Do not wrap in kleenex (paper fibers); if necessary, use a kimwipe or cotton
Keep in containers, specifically plastic boxes
Label the boxes with your name, so if you leave them in the lab they can find their way back to you. Samples cannot be left in the lab for more than two weeks. We are not responsible for your samples.
We are not a storage facility

16. Documentation - Navigation
If your samples have any ambiguities or complexities, make maps or drawings beforehand, showing orientations (e.g., North arrow) and regions of interest.
It is difficult to find a 100 micron grain in a micron forest without landmarks.
We now can scan mounts, import the images to the Probe for EPMA software, “register” the image with actual stage coordinates, and then click on the image to move to that area.

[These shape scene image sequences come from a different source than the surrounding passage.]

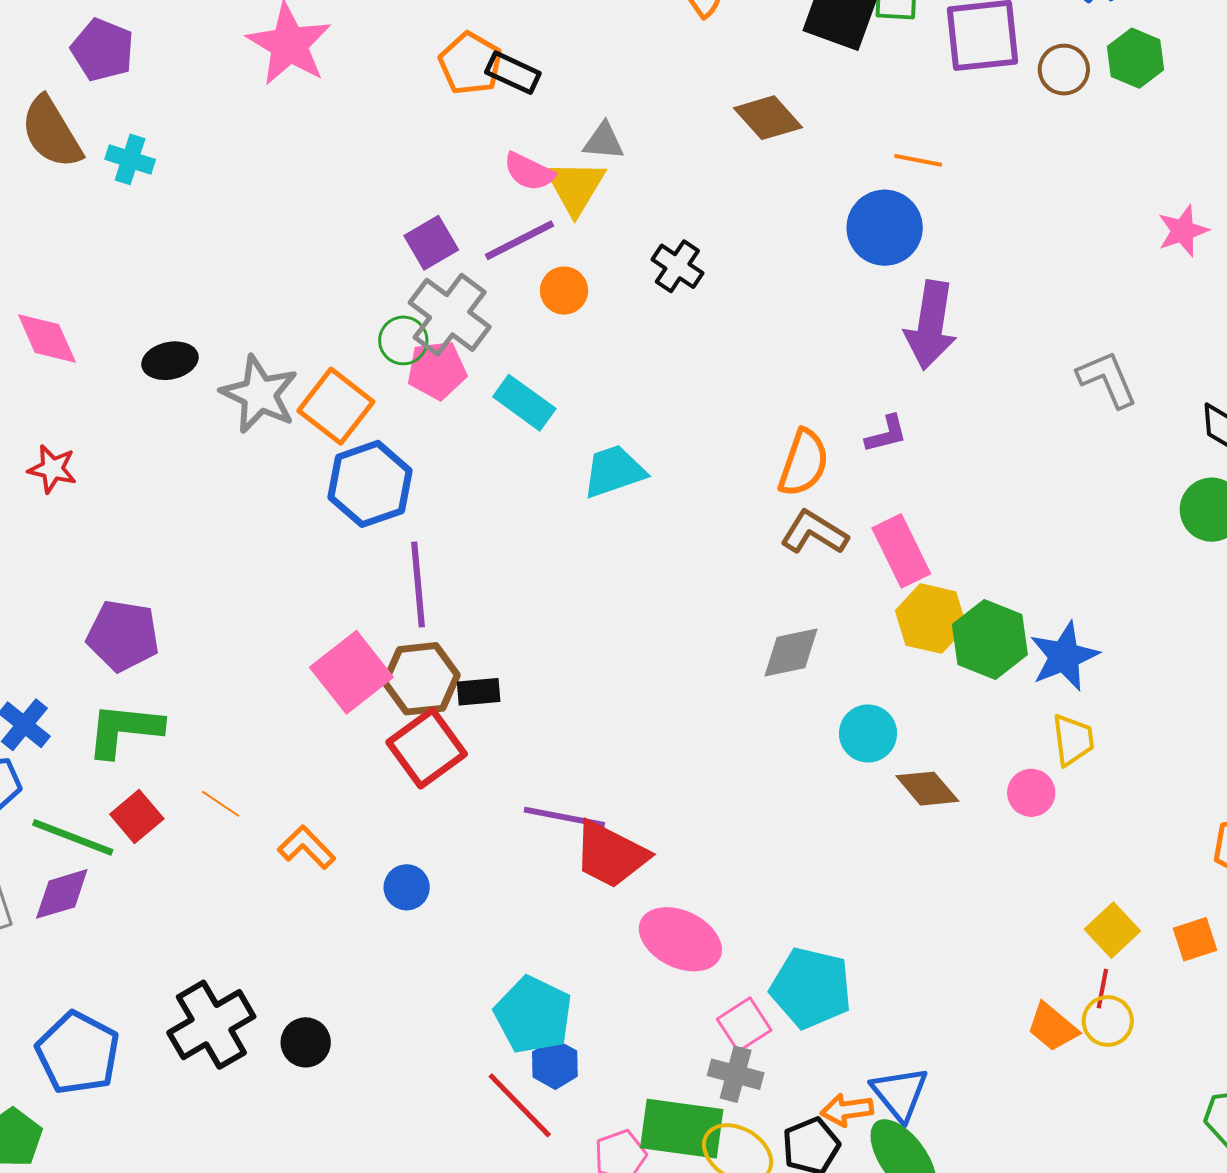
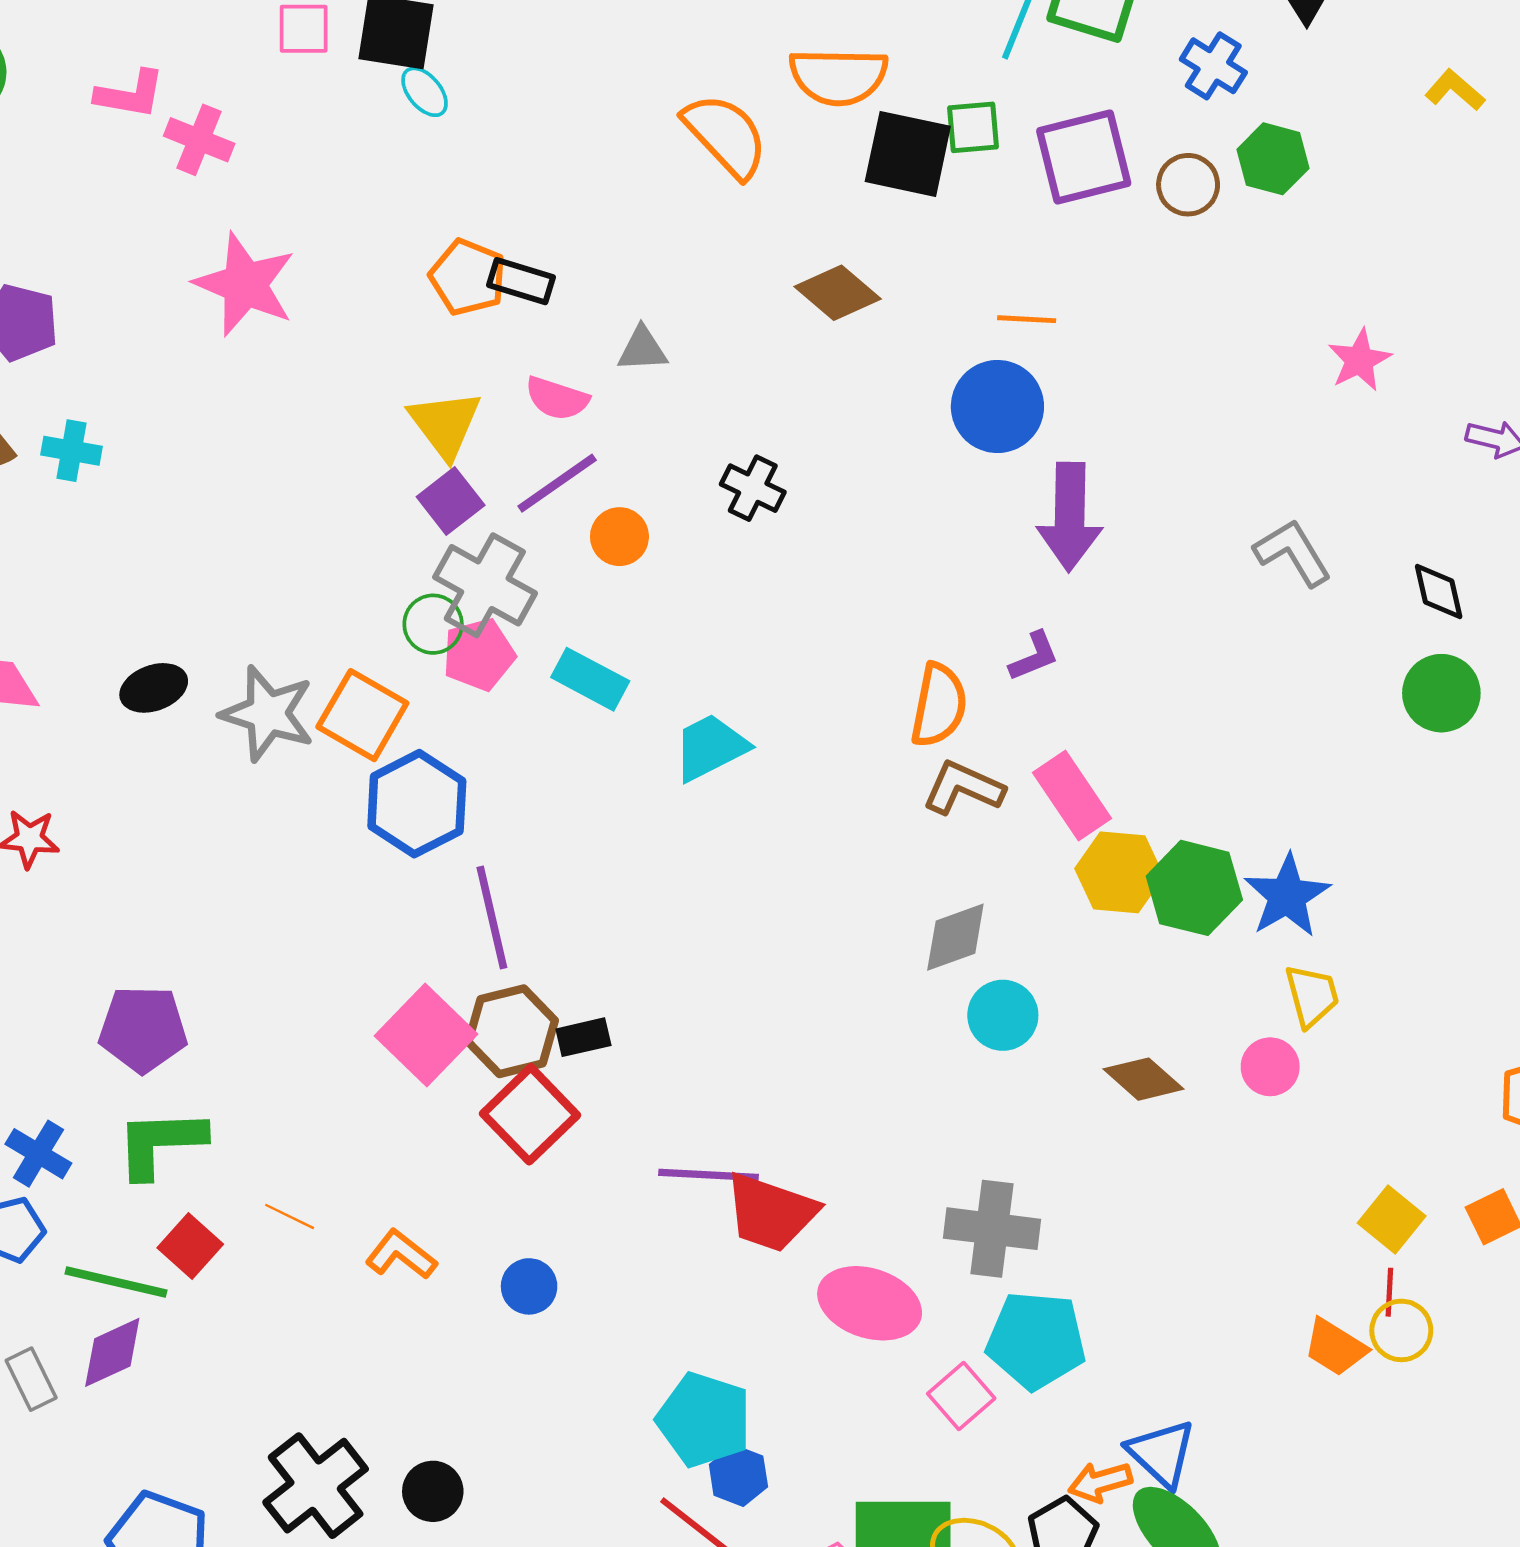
yellow triangle: (575, 187) -> (445, 424), moved
cyan circle: (868, 733) -> (1003, 1015), moved
gray cross: (736, 1074) -> (992, 1229), moved, size x1.4

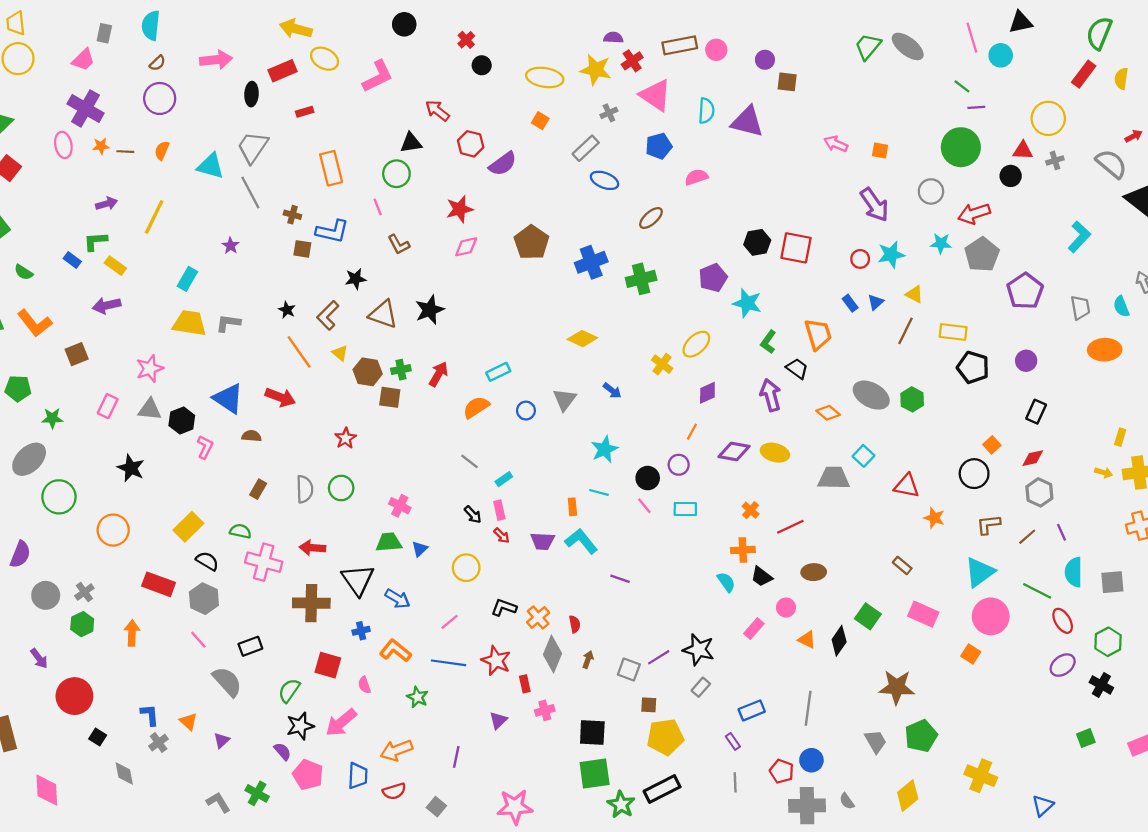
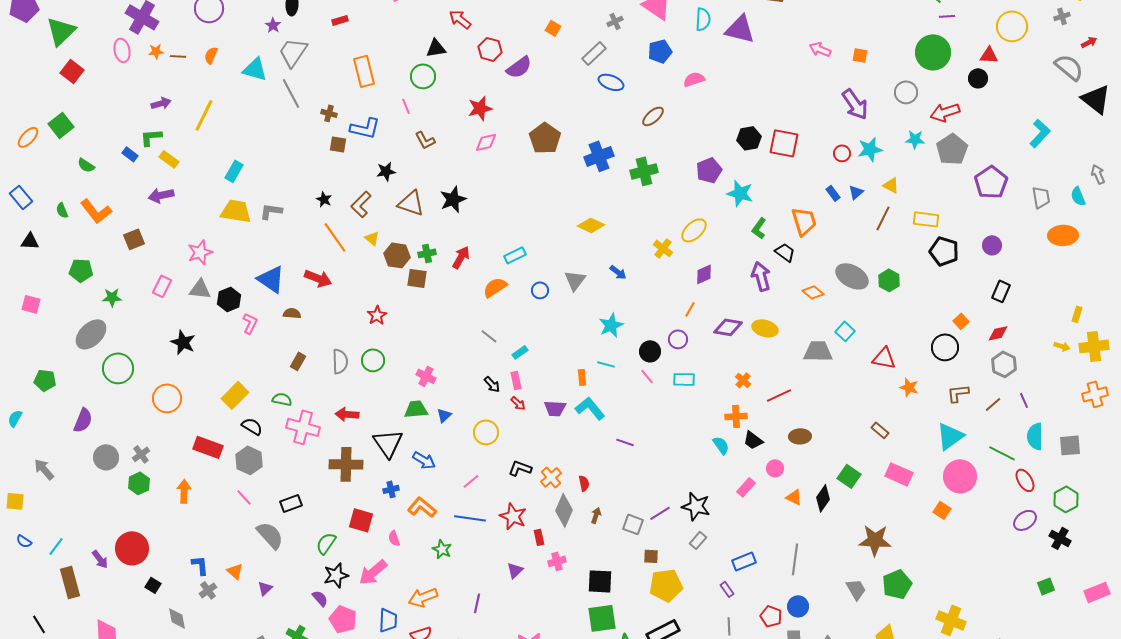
gray cross: (1055, 160) -> (1062, 16), moved
purple star: (230, 246) -> (273, 25), moved
purple arrow: (39, 658) -> (100, 559), moved

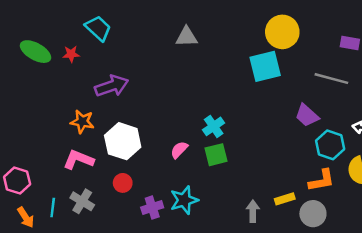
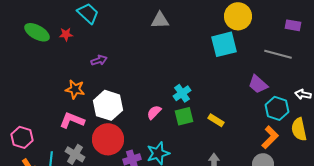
purple arrow: (112, 86) -> (99, 60), size x0.6
orange L-shape: (322, 180) -> (270, 137), turned -35
red circle: (123, 183) -> (108, 139), size x2.0
yellow rectangle: (285, 199) -> (216, 120), moved, turned 49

17. How do I get my EPMA reports
You must bring a USB key to every session in the EPMA.
DO NOT INSERT YOUR USB INTO THE PROBE’S COMPUTER!
You cannot directly remove your data from the probe. Only insert your USB into the second computer console in the lab which is intended for data reduction.
We will NOT send you your data electronically.
There is some data reduction processes that you can only perform on the second computer console in the lab.
It is your responsibility to retrieve and process your data.

18. Probe Calibration
If you plan to do quantitative analysis, the elements to be analyzed need to be previously calibrated. You must understand that not all elements are calibrated at any given time.
The calibration process is twofold. There is the primary stage which the probe operator performs. The calibration process is extensive and must be constantly updated.
The second stage, secondary calibration and matrix correction, is based on your specific samples. This will take place one day before you start your analysis. Please be patient-every individual sample needs a secondary calibration. IT’S NOT JUST YOU!